Bij de eventtoets bij een marktrentestaffel berekent de pensioenuitvoerder nu al of het uit te keren pensioen niet hoger is dan hetgeen maximaal is toegestaan in een eindloonregeling, waarbij rekening wordt gehouden met ene stijging van 3%.  Als jaarlijks de berekening wordt gemaakt hoe hoog dit maximale eindloonpensioen zou zijn en hiervan wordt afgetrokken de opgebouwde pensioenen dan is de ruimte bekend die nog extra gefinancierd zou mogen worden. Dit spaarverschil mag in mindering worden gebracht op inkomen/ten laste van winst worden gebracht.

Financiering van de extra aanspraken

Bovenstaand hebben we verschillende mogelijkheden genoemd om extra pensioen op te bouwen dat uiteindelijk gebruikt kan worden om eerder met pensioen te gaan. Er zijn twee financiële aspecten die daarbij in de gaten gehouden moeten worden.

Minder belastinginkomsten voor de overheid op korte termijn
Indien iedereen van de mogelijkheden gebruik gaat maken die de huidige fiscale wetgeving al biedt of als de overheid er daadwerkelijk toe overgaat om de fiscale opbouw van pensioen uit te breiden, dan leidt dat op korte termijn tot minder belastinginkomsten.
Daar staat tegenover dat de belastinginkomsten op lange termijn toenemen. Maar wellicht zijn er ook andere voordelen te behalen die op korte termijn al geld opleveren: te denken valt aan minder ouderen die van WIA of WW gebruik gaan maken en (nog) meer ouderen die vrijwilligerstaken op zich gaan nemen.

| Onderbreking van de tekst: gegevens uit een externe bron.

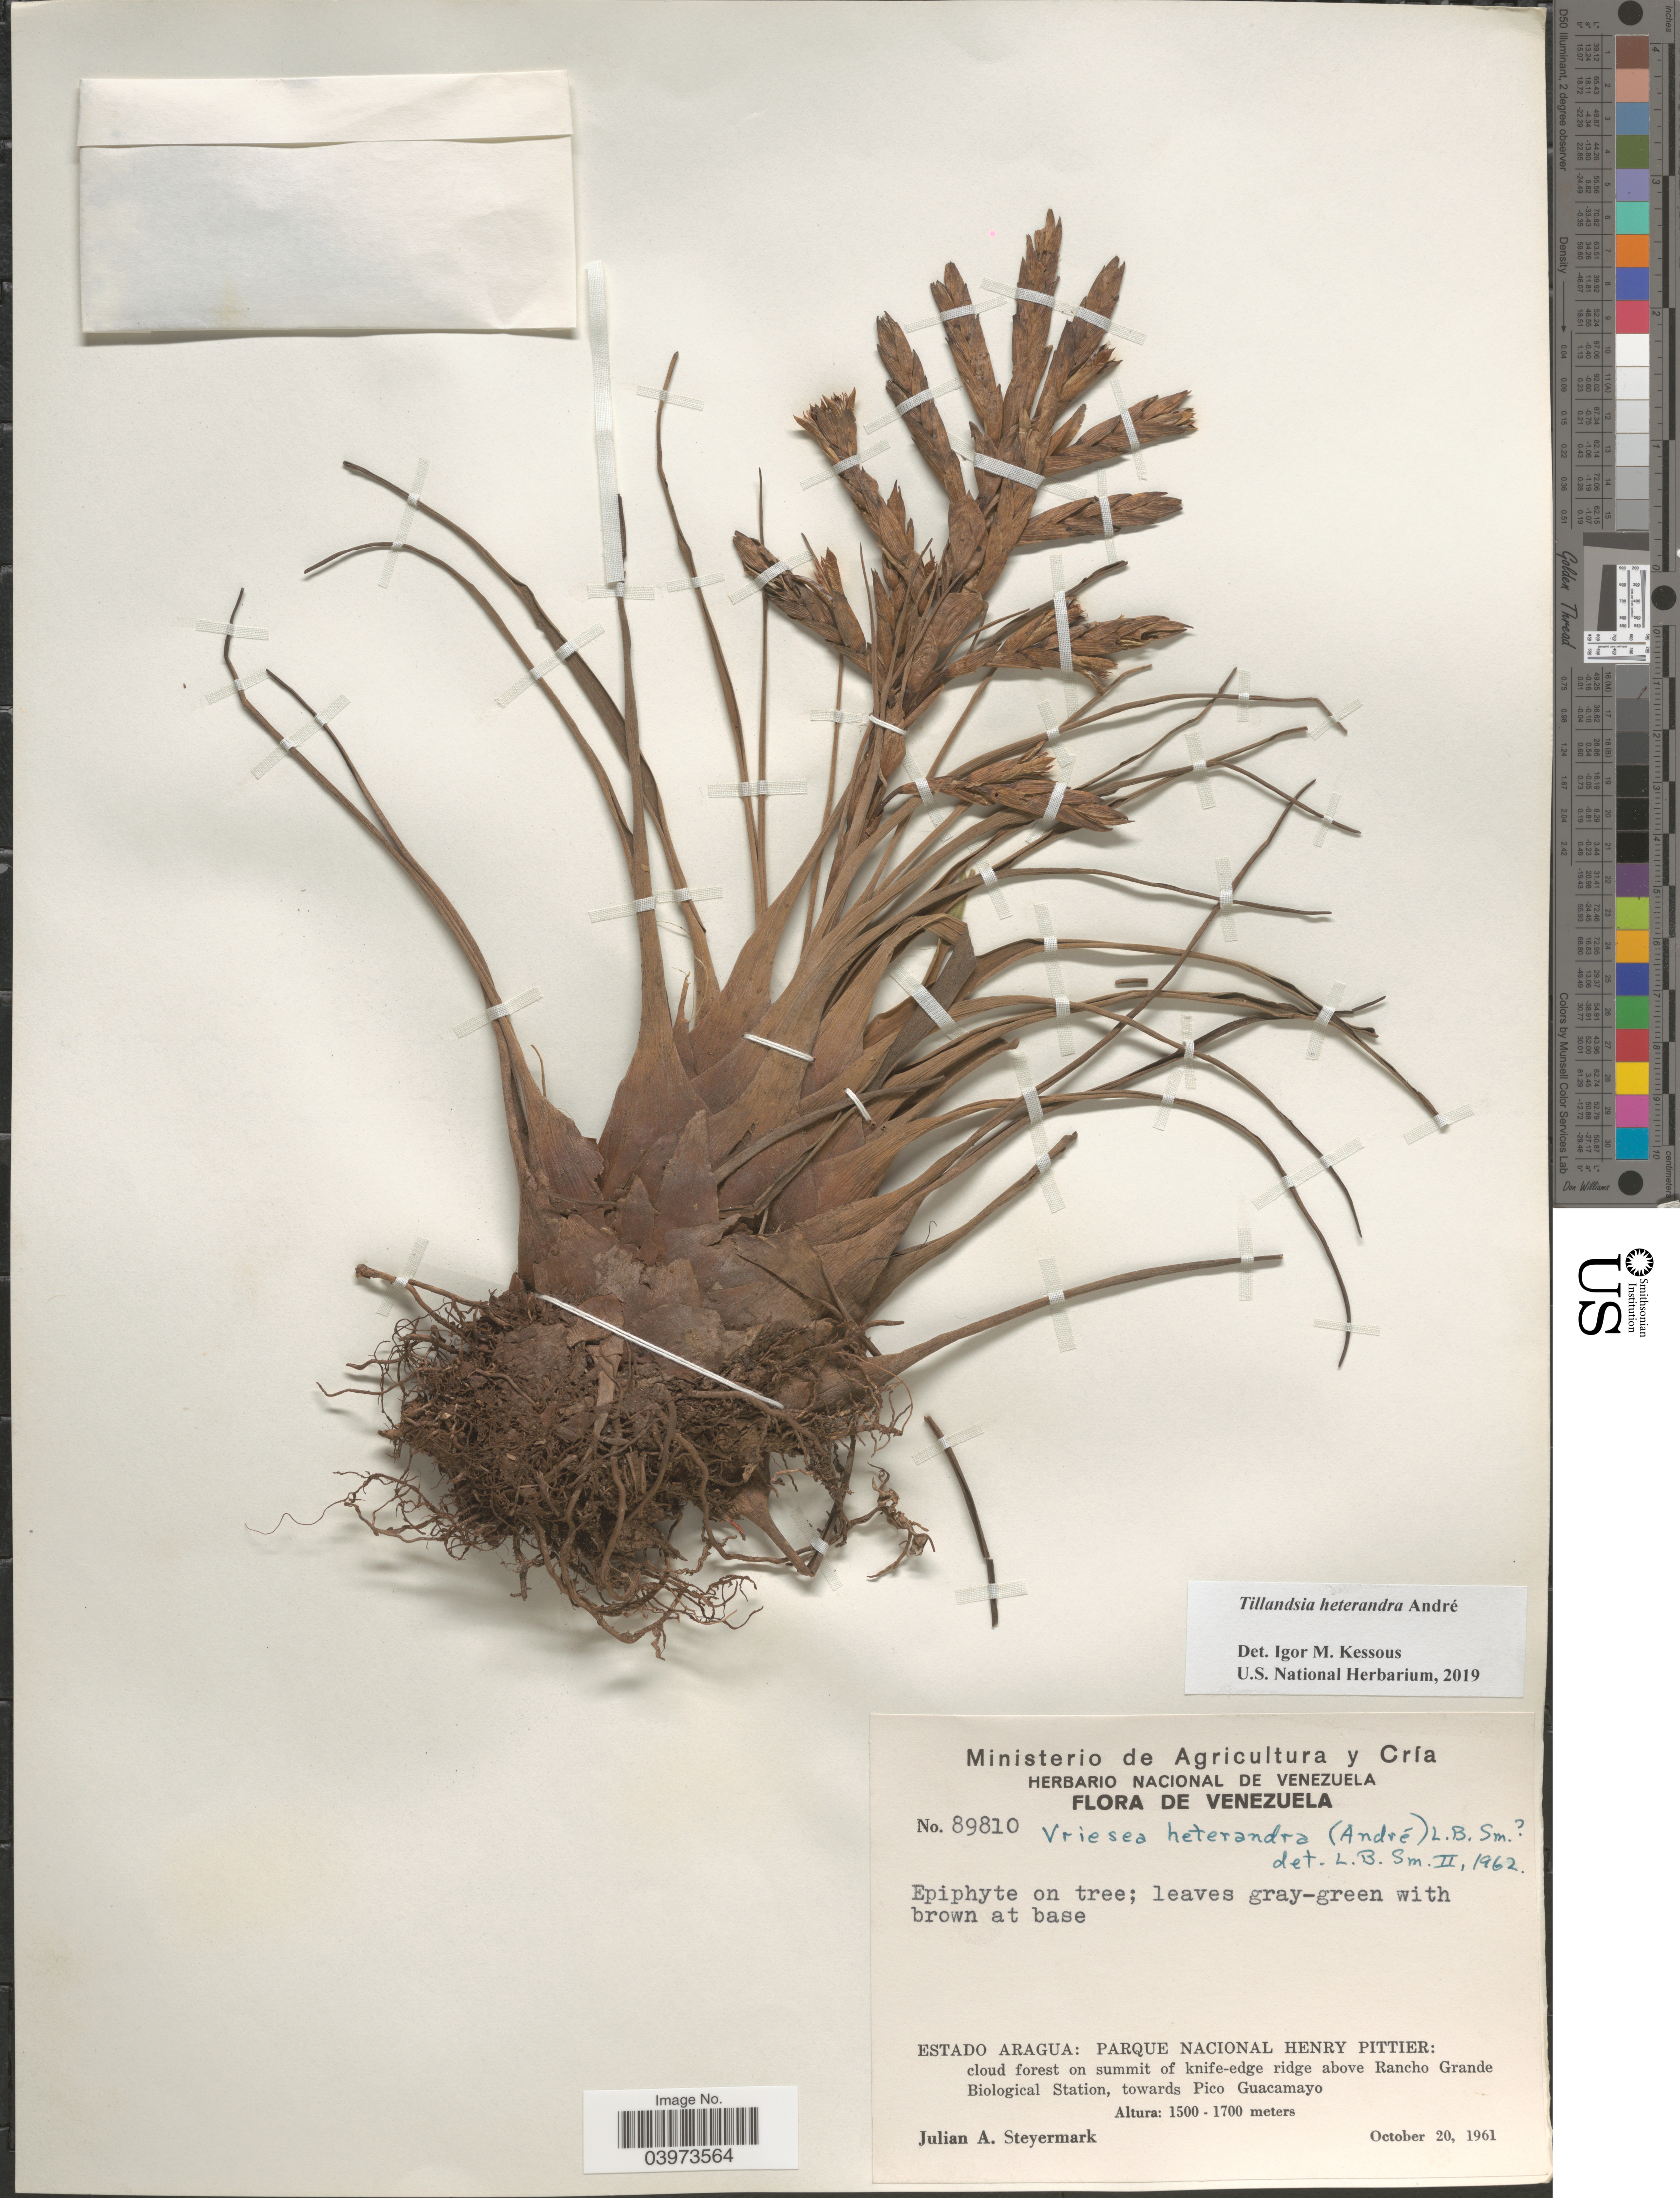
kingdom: Plantae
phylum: Tracheophyta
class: Liliopsida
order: Poales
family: Bromeliaceae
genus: Tillandsia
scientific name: Tillandsia heterandra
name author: André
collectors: J. Steyermark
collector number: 89810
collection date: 1961-10-20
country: Venezuela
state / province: Aragua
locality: Parque Nacional Henry Pittier: cloud forest on summit of knife-edge ridge above Rancho Grande Biological Station, towards Pico Guacamayo.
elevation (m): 1500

Wie gaat de hogere pensioenpremies betalen?
Meer pensioen opbouwen betekent dat ook de pensioenpremies omhoog moeten. De vraag is wie dit gaat betalen. Om dit volledig op de schouders van de werknemers te leggen, is waarschijnlijk geen haalbare optie. Met name de lager gesalarieerden zullen waarschijnlijk te weinig financiële ruimte hebben om dit volledig te betalen. De werkgevers en/of de overheid zullen dus ook hun steentje moeten bijdragen, maar hebben er ook baat bij dat werknemers eerder kunnen vertrekken met een goed pensioen. In de cao-besprekingen kan dit een onderwerp van gesprek zijn.

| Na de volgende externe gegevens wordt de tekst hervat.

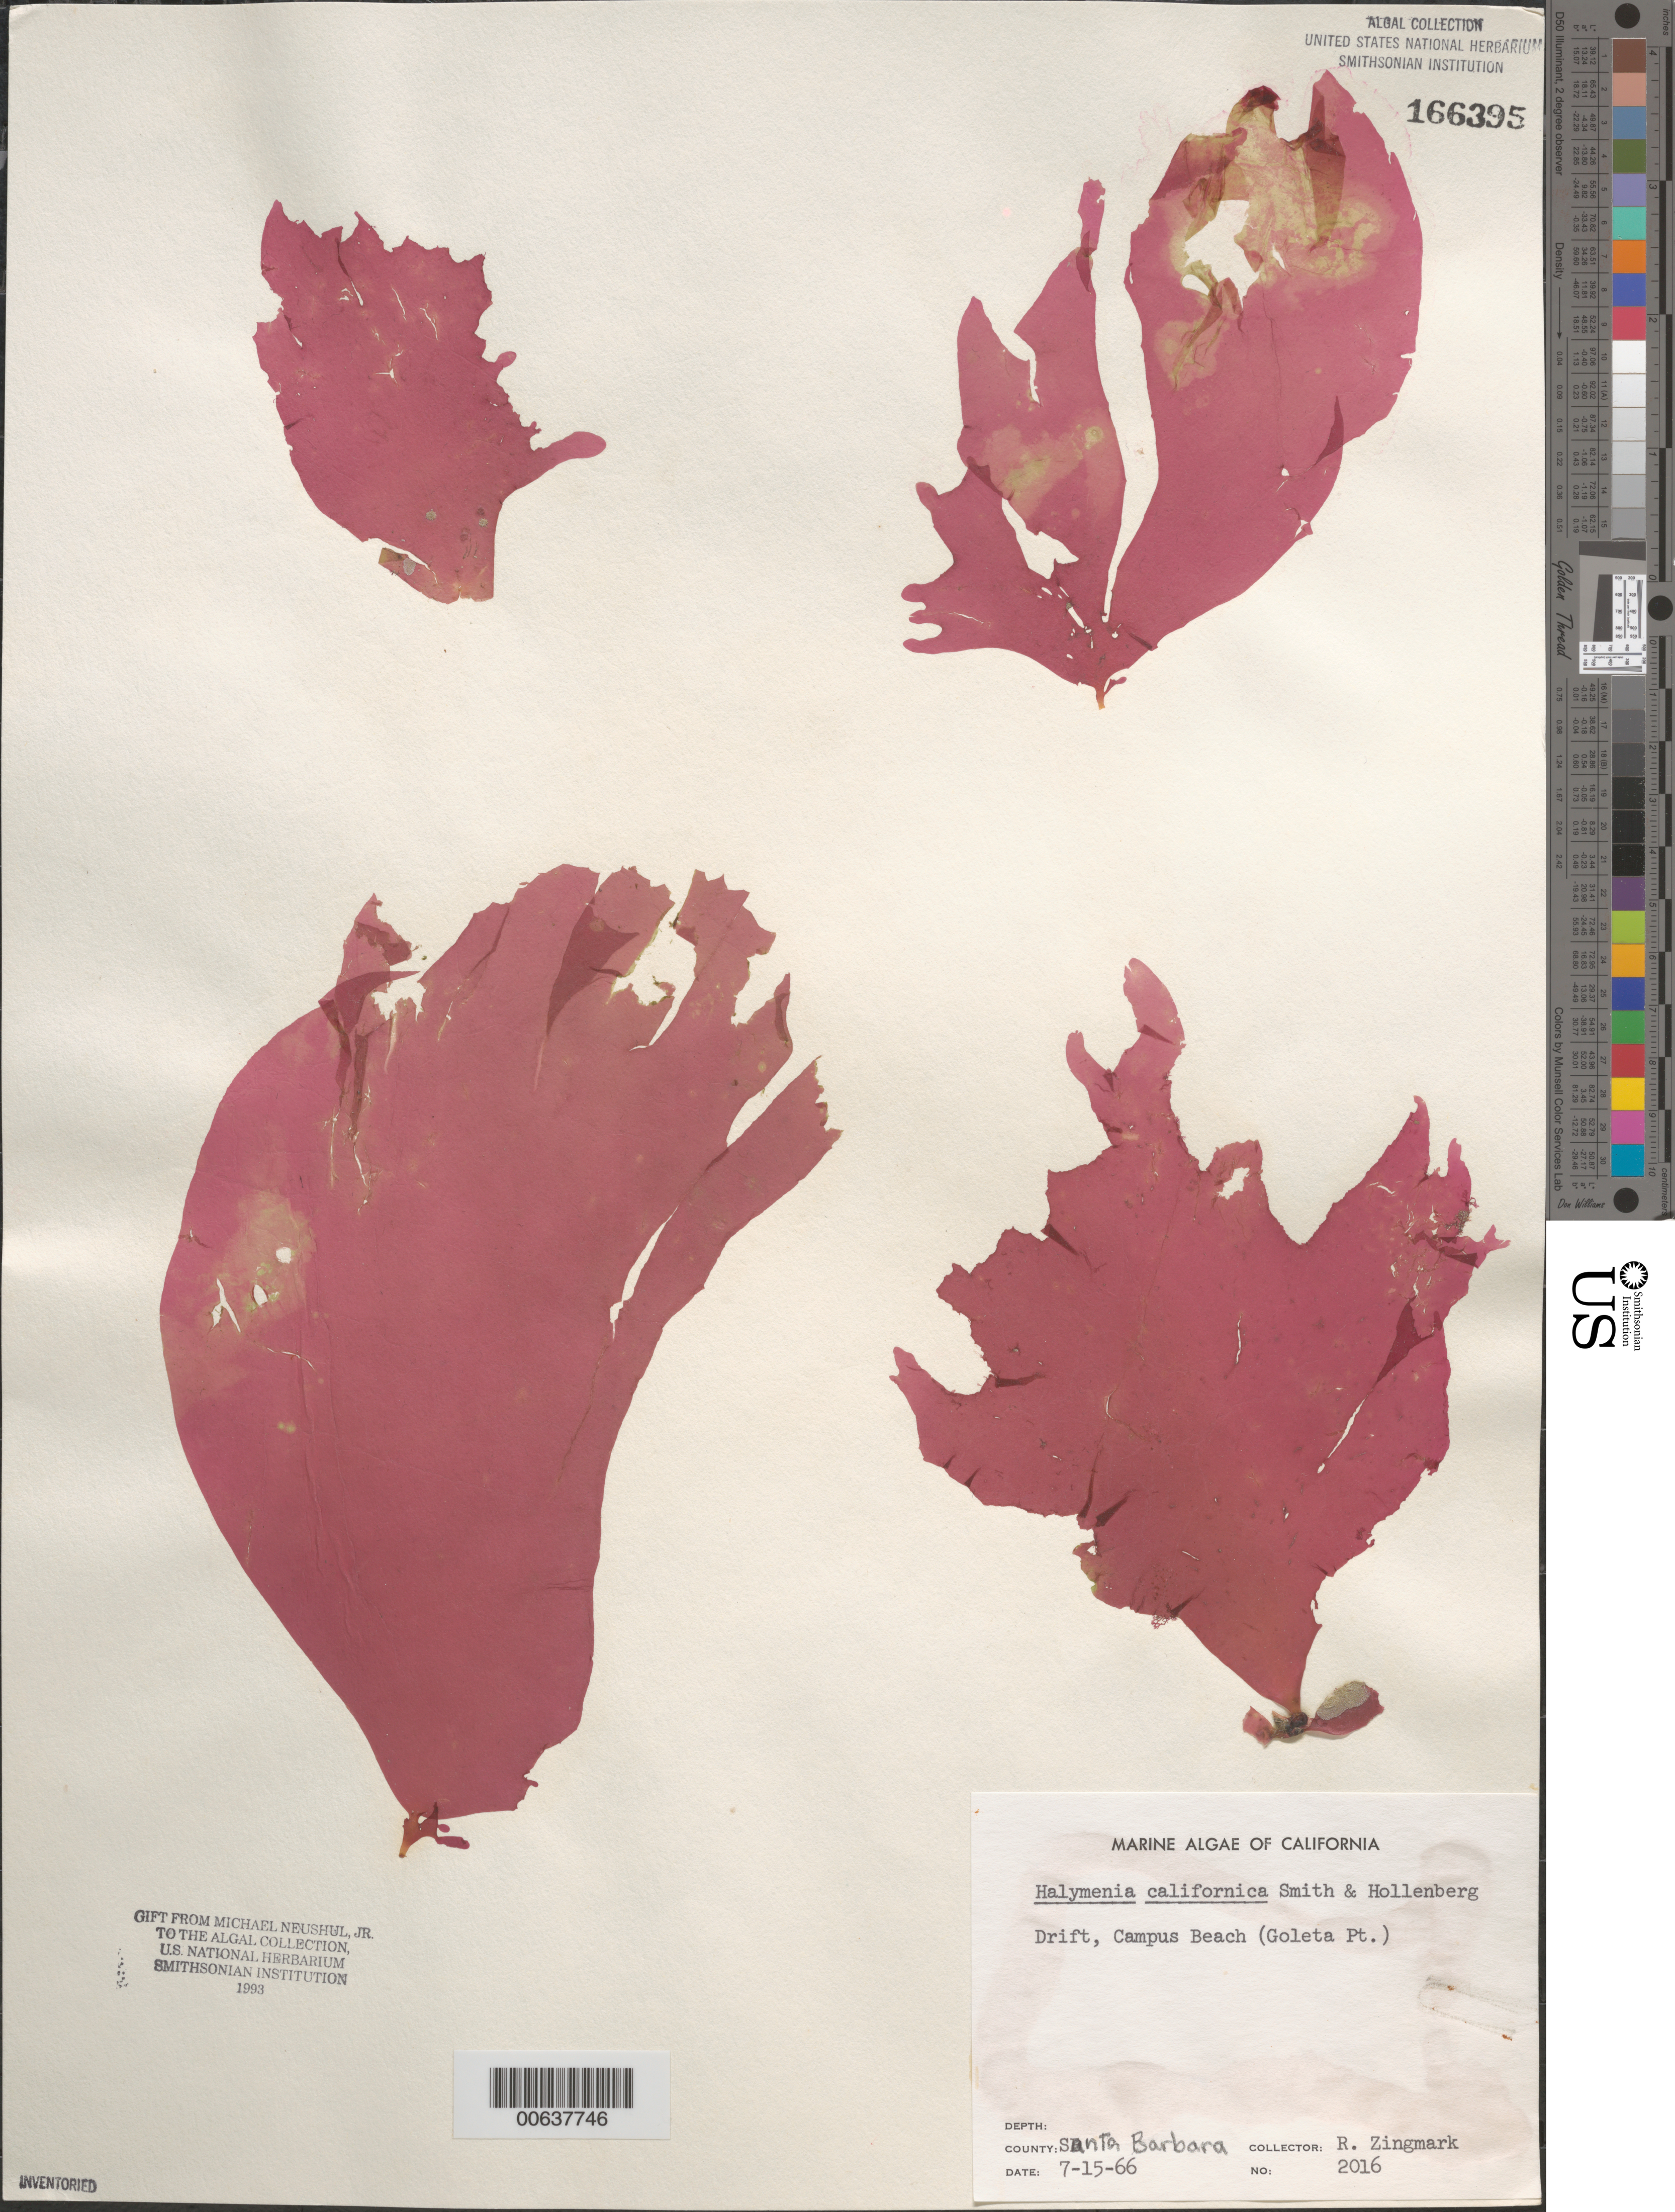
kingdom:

Een andere variant waarnaar gekeken kan worden, is om de extra opbouw pas vanaf een bepaalde leeftijd te laten plaatsvinden (bijvoorbeeld 50 jaar) of de extra bijdrage van de werknemer pas vanaf latere leeftijd te vragen. Achterliggende gedachte daarbij is dat de kosten van kinderen er dan doorgaans af zijn en men wat meer financiële ruimte heeft voor pensioen. Bovendien zijn deze werknemers meer geneigd om wat extra’s te sparen voor pensioen.

Conclusie/slotopmerkingen

Werkgevers en werknemers geven samen aan dat het oplopen van de pensioeningangsdatum voor veel werknemers te snel is gegaan. In de media wordt daarom veel aandacht besteed aan alle voors- en tegens van de flexibilisering van de AOW. Wat naar onze mening vergeten wordt, is dat binnen de tweede pijler al veel mogelijkheden zijn om dit probleem op te lossen.

Verder zou de overheid de fiscale ruimte in de tweede pijler nog iets kunnen oprekken, waarbij met name gekeken kan worden naar opties die relatief gezien de meeste pensioenopbouw opleveren voor de lager gesalarieerden.

Tenslotte zou het helpen als de opbouw van aanspraken binnen de tweede en derde pijler meer met elkaar in overeenstemming zou zijn.